Dit is de enige wijsheid die ik bezit vanmorgen en wat het vanavond wordt weet ik niet, misschien is het zelfs niet nodig voor mij er een andere, een meer gesofistikeerde, zoals deze van gisteren, te bezitten, maar hoe de dag ook verloopt, want ook van deze vijfhonderd woorden weet ik hoe ik ze begonnen ben maar weet ik nog altijd niet hoe ze eindigen zullen, ik zal het pas weten als het vijfhonderdste woord er zal staan, tot dan is het gissen en zelfs niet, ik wacht simpelweg af hoe alles zich ontknoopt, alsof het volgende nog in een knoop zou liggen, en eigenlijk het is zo. Er is elke morgen een knoop die moet losgewrikt worden, als een zaadje dat uit een appel moet gehaald worden om geplant te worden, geplant om te groeien tot een appelaar.

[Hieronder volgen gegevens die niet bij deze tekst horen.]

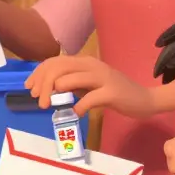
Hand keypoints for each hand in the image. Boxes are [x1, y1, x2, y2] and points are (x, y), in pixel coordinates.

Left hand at [25, 54, 150, 116]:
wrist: (144, 100)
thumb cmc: (113, 93)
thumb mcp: (88, 85)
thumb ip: (70, 83)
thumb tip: (46, 88)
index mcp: (84, 61)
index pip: (54, 61)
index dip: (38, 74)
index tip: (30, 88)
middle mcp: (91, 65)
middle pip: (57, 68)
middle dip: (43, 84)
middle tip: (39, 101)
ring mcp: (102, 77)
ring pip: (69, 79)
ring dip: (55, 94)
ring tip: (51, 106)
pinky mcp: (111, 92)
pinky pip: (87, 99)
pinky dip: (78, 108)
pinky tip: (76, 113)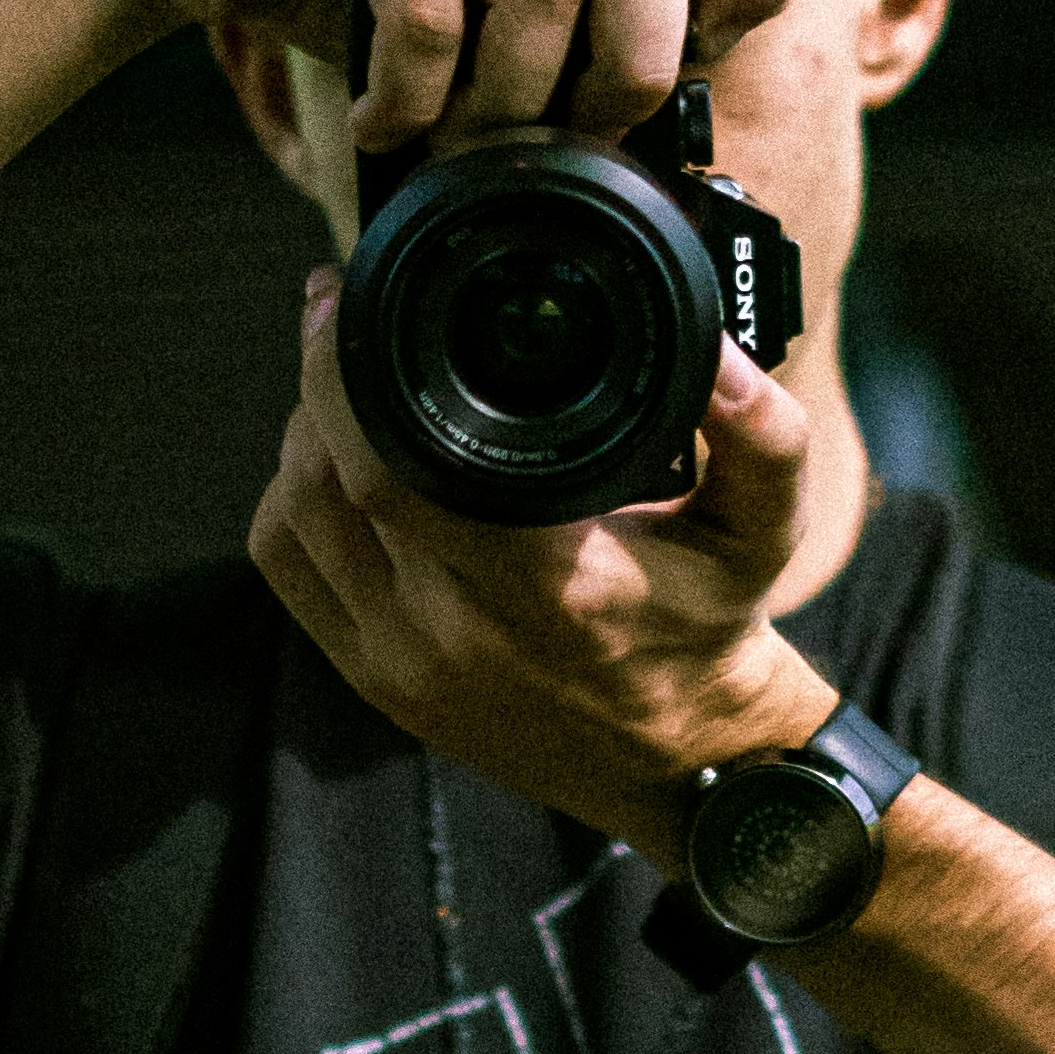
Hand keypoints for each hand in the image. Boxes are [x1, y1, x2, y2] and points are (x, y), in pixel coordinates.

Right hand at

Mijn geschriften van elke dag zijn geplante appelaars die ofwel verdorren zullen, ofwel bloeien tot een boom in bloesem, heerlijk om te zien, bloesems die vrucht zullen dragen, als er maar genoeg bijen zijn om hun werk te doen. Voor de rest zorgt wat ik gisteren ‘waagde’ achter te laten, namelijk dat elke bevruchting niet zo maar een simpel ding is maar dat het een ingreep is van de Geest van het Universum, wat betekent dat elke conceptie, het werk is van het Universum.
Dit geldt zo voor een appelpitje, als voor een mensenleven. Eens het kiemen, eens bevrucht, het groeit en blijft groeien tot het leeg gegroeid is. En het appelpitje en de eicel, beide ‘wisten’, na de ingreep van het Universum hoe het groeien moest tot halm en tot aar, de foetus hoe hij groeien moest in het lichaam en dankzij het lichaam van de moeder, tot kind en volwassene.

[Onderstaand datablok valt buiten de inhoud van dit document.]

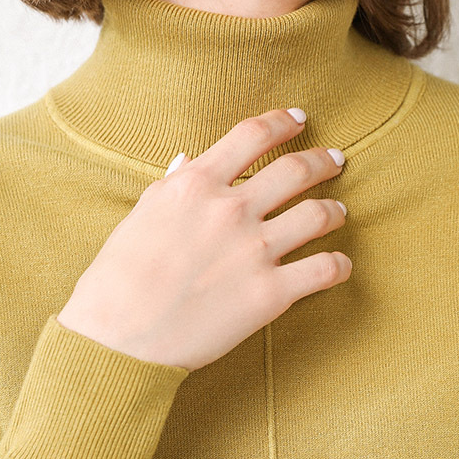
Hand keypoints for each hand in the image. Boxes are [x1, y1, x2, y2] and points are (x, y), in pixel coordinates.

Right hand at [57, 108, 350, 370]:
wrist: (117, 338)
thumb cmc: (118, 278)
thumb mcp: (142, 215)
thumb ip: (173, 185)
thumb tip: (189, 160)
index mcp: (197, 185)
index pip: (253, 135)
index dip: (283, 121)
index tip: (300, 120)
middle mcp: (231, 209)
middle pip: (296, 169)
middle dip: (322, 160)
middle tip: (335, 160)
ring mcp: (254, 250)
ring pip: (319, 214)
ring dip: (335, 210)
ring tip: (338, 211)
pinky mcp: (270, 293)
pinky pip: (325, 269)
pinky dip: (340, 265)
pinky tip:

Het eeuwige van het geboren worden en het eeuwige van het sterven, we zijn – alles is - van bij de geboorte gewikkeld in het eeuwige, alsof de eeuwigheid onze maatstaf zou zijn eens we tot stand zijn gekomen, de geest in de boom die weet en deze in de mens die weet en die van eenzelfde aard is, de ene wat meer dan de andere.

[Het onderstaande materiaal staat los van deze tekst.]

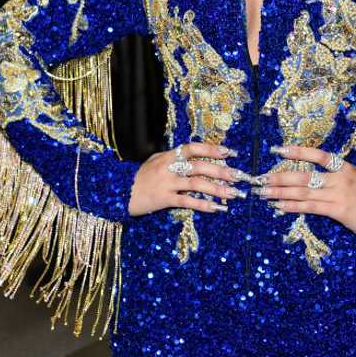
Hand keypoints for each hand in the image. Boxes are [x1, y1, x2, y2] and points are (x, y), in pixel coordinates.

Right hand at [128, 142, 246, 216]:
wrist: (116, 191)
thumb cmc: (138, 177)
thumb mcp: (154, 161)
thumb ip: (171, 158)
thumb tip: (193, 155)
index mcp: (167, 155)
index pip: (193, 148)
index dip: (212, 149)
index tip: (230, 152)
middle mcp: (168, 167)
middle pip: (199, 166)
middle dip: (221, 170)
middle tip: (238, 176)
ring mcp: (166, 183)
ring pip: (196, 184)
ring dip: (217, 188)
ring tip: (233, 193)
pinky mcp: (163, 199)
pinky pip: (187, 202)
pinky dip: (203, 205)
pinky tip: (216, 208)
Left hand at [257, 145, 355, 238]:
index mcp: (345, 167)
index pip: (318, 154)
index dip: (298, 151)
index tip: (279, 149)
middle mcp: (339, 178)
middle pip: (304, 175)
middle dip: (281, 176)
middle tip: (261, 178)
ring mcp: (337, 194)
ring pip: (304, 191)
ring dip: (281, 192)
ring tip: (264, 193)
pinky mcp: (337, 210)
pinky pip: (310, 207)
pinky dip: (293, 206)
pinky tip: (279, 206)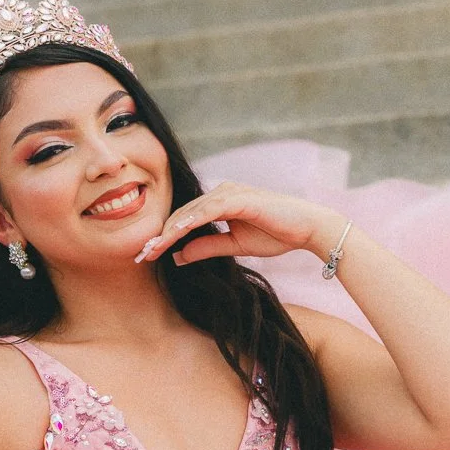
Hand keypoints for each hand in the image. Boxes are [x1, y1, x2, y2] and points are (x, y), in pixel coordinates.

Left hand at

Zo nu weet je zoals ik, welke weg ik heb afgelegd om vertrekkende van uit het ongewisse aan te komen waar ik nog niet aan dacht toen ik de dag ben binnen gegaan.
Ik kan nu de gordijnen openen, het licht was al opgekomen in mij, ik zie nu dat het opgekomen is over de aarde, het tere blauw in het oosten dat inspiratie is voor een andere keer.